Hunziker
Switzerland
Artist Statement
Description
Screen Test #32 is part of a series of AI-generated portraits I created for a video project of the same title. Each portrait features a person posing with an unfamiliar organic presence — not as spectacle, but as quiet, domestic intimacy. The grayscale palette of these fictional portraits creates a sense of timelessness, suggesting photographic realism reminiscent of an archival ethnographic study, a contemporary fashion portrait, or a frame from an untold science fiction film. The individuals in these portraits show traces of time, wear, and experience — resisting the polished standards of algorithmic beauty. Their lived, unlived lives suggest a new kind of mythology: not one of future technological triumph, but one marked by domestic strangeness, hybrid identities, and unresolved complexity. Trapped in a loop of past data, without clear boundaries between object and subject, AI portraiture becomes a kind of ethnographic practice — not of distant cultures, but of the mirrored strangeness within ourselves.
Process
Screen Test #32 emerged from a desire to challenge the normative aesthetics produced by generative AI systems — particularly the recurring erasure of age, complexity, and affect in female representation. I was interested in creating a portrait of a woman marked by time, by narrative, by the texture of a life lived or imagined — a figure that resists the algorithmic default of youth, beauty, and seduction. As an artist working critically with AI, I have become increasingly aware of how deeply these tools are shaped by the training data they ingest. These datasets are not neutral; they reflect existing cultural biases, especially around gender, beauty, and desirability. Moreover, commercial AI systems are often layered with safety filters that suppress any output considered unsettling, ambiguous, or emotionally charged — reinforcing a sanitized visual language. The result is a homogenous visual culture: smooth, upbeat, emotionally flattened. In my practice, I seek to interrupt this visual consensus.

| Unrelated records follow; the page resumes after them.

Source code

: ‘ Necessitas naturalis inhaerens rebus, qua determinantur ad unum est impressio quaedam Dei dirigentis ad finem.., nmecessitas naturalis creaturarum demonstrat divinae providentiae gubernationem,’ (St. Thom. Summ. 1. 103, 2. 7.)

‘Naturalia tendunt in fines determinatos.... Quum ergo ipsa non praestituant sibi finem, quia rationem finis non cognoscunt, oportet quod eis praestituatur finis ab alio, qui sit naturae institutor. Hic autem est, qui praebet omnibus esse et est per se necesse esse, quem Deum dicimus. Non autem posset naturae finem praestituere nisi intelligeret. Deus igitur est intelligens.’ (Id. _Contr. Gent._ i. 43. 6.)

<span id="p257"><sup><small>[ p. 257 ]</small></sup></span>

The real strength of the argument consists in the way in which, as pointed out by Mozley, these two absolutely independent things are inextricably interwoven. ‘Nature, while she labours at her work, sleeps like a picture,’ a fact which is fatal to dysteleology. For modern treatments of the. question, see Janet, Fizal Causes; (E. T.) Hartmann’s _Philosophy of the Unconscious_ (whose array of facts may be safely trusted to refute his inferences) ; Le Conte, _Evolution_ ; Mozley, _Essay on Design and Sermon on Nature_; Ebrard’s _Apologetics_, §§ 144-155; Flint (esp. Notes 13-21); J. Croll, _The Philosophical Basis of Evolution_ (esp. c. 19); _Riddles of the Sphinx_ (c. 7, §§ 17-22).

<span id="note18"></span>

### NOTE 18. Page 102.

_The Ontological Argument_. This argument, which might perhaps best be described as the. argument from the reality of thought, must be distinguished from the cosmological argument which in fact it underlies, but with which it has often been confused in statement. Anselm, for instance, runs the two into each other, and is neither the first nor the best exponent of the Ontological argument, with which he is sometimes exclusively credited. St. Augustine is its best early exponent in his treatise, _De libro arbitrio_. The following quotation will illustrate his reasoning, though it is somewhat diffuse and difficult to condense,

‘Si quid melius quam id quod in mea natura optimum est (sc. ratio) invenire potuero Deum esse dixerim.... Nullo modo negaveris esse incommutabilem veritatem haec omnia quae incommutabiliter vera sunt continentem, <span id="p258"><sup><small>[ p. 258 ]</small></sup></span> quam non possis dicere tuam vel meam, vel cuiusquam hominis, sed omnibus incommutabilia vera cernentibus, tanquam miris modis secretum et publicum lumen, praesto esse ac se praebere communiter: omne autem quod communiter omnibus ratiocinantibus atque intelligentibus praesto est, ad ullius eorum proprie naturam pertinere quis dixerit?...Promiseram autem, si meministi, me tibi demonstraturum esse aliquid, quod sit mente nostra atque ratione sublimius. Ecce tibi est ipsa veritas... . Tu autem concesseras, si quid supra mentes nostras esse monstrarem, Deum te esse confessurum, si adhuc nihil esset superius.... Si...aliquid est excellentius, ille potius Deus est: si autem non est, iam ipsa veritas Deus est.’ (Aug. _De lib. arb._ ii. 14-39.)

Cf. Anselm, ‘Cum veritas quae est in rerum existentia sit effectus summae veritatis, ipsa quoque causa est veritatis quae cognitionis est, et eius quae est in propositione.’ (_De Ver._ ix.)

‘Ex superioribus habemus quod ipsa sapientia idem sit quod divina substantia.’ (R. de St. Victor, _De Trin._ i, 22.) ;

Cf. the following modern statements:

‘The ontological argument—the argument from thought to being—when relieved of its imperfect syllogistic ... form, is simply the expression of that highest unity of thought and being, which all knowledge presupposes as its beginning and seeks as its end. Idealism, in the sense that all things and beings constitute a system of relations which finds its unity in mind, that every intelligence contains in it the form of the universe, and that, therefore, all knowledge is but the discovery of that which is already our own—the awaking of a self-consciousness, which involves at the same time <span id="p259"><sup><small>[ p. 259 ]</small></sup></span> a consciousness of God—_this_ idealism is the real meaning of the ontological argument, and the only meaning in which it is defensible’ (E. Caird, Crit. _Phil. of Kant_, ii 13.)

I approach AI not as a tool for generating idealized images, but as a medium to expose the tensions between the synthetic and the human. Screen Test #32 is part of this inquiry: a portrait that refuses perfection, instead offering a speculative subjectivity — one shaped by the aesthetic residue of a fictional life. It is both artifact and counter-image, proposing an alternative visual mythology within the closed loops of machine learning.
Tools
I started with a basic prompt in Stable Diffusion 1.4, creating several rough sketches, before continuing in Stable Diffusion XL 1.0 and using some of these drafts as reference images. I did some basic fine tuning and cleanup in Photoshop and then upscaled the image in Topaz Gigapixel.